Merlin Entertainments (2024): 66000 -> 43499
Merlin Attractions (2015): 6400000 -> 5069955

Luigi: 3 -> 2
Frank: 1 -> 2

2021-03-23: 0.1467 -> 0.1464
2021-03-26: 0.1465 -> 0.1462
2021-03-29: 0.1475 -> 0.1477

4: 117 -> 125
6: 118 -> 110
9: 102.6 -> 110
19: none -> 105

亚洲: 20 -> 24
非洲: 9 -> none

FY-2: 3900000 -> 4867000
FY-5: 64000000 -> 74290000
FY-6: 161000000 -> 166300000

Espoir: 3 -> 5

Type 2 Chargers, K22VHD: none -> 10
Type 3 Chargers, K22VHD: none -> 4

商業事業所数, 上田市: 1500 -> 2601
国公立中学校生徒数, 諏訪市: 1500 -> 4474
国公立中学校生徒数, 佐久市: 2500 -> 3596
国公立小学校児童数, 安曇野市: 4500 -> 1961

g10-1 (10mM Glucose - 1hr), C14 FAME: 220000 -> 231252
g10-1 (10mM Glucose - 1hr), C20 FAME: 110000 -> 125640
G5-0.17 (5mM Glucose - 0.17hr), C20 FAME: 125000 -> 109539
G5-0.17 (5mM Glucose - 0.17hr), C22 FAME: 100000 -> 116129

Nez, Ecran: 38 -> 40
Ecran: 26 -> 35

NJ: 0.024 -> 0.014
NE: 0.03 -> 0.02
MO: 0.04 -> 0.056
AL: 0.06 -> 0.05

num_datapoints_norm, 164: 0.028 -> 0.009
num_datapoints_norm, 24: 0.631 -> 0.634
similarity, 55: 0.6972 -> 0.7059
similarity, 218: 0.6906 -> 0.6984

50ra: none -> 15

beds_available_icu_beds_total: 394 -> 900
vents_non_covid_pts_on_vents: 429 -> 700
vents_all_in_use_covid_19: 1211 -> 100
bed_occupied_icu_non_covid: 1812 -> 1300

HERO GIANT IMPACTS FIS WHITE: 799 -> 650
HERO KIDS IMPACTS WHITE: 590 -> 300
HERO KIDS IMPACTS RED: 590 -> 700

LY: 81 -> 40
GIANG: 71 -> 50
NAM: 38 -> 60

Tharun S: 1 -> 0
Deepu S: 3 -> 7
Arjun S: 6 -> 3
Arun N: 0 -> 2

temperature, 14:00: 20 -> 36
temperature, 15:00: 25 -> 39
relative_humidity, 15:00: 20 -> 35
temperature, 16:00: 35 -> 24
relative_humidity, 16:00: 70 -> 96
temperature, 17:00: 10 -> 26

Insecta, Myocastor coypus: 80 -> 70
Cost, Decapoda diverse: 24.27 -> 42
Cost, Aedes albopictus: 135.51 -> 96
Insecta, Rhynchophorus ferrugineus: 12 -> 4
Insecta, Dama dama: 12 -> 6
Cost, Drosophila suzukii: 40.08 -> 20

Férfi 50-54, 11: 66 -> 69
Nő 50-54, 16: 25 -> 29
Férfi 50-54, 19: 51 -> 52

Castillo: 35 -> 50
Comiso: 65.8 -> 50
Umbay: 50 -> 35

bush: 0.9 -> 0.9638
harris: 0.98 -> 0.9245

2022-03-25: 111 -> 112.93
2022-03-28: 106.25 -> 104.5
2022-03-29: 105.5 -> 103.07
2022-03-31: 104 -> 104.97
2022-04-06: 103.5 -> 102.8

..............................

— Task prompt —
Quote each line above in full, word for word.

— Expected answer —
Merlin Entertainments (2024): 66000 -> 43499
Merlin Attractions (2015): 6400000 -> 5069955

Luigi: 3 -> 2
Frank: 1 -> 2

2021-03-23: 0.1467 -> 0.1464
2021-03-26: 0.1465 -> 0.1462
2021-03-29: 0.1475 -> 0.1477

4: 117 -> 125
6: 118 -> 110
9: 102.6 -> 110
19: none -> 105

亚洲: 20 -> 24
非洲: 9 -> none

FY-2: 3900000 -> 4867000
FY-5: 64000000 -> 74290000
FY-6: 161000000 -> 166300000

Espoir: 3 -> 5

Type 2 Chargers, K22VHD: none -> 10
Type 3 Chargers, K22VHD: none -> 4

商業事業所数, 上田市: 1500 -> 2601
国公立中学校生徒数, 諏訪市: 1500 -> 4474
国公立中学校生徒数, 佐久市: 2500 -> 3596
国公立小学校児童数, 安曇野市: 4500 -> 1961

g10-1 (10mM Glucose - 1hr), C14 FAME: 220000 -> 231252
g10-1 (10mM Glucose - 1hr), C20 FAME: 110000 -> 125640
G5-0.17 (5mM Glucose - 0.17hr), C20 FAME: 125000 -> 109539
G5-0.17 (5mM Glucose - 0.17hr), C22 FAME: 100000 -> 116129

Nez, Ecran: 38 -> 40
Ecran: 26 -> 35

NJ: 0.024 -> 0.014
NE: 0.03 -> 0.02
MO: 0.04 -> 0.056
AL: 0.06 -> 0.05

num_datapoints_norm, 164: 0.028 -> 0.009
num_datapoints_norm, 24: 0.631 -> 0.634
similarity, 55: 0.6972 -> 0.7059
similarity, 218: 0.6906 -> 0.6984

50ra: none -> 15

beds_available_icu_beds_total: 394 -> 900
vents_non_covid_pts_on_vents: 429 -> 700
vents_all_in_use_covid_19: 1211 -> 100
bed_occupied_icu_non_covid: 1812 -> 1300

HERO GIANT IMPACTS FIS WHITE: 799 -> 650
HERO KIDS IMPACTS WHITE: 590 -> 300
HERO KIDS IMPACTS RED: 590 -> 700

LY: 81 -> 40
GIANG: 71 -> 50
NAM: 38 -> 60

Tharun S: 1 -> 0
Deepu S: 3 -> 7
Arjun S: 6 -> 3
Arun N: 0 -> 2

temperature, 14:00: 20 -> 36
temperature, 15:00: 25 -> 39
relative_humidity, 15:00: 20 -> 35
temperature, 16:00: 35 -> 24
relative_humidity, 16:00: 70 -> 96
temperature, 17:00: 10 -> 26

Insecta, Myocastor coypus: 80 -> 70
Cost, Decapoda diverse: 24.27 -> 42
Cost, Aedes albopictus: 135.51 -> 96
Insecta, Rhynchophorus ferrugineus: 12 -> 4
Insecta, Dama dama: 12 -> 6
Cost, Drosophila suzukii: 40.08 -> 20

Férfi 50-54, 11: 66 -> 69
Nő 50-54, 16: 25 -> 29
Férfi 50-54, 19: 51 -> 52

Castillo: 35 -> 50
Comiso: 65.8 -> 50
Umbay: 50 -> 35

bush: 0.9 -> 0.9638
harris: 0.98 -> 0.9245

2022-03-25: 111 -> 112.93
2022-03-28: 106.25 -> 104.5
2022-03-29: 105.5 -> 103.07
2022-03-31: 104 -> 104.97
2022-04-06: 103.5 -> 102.8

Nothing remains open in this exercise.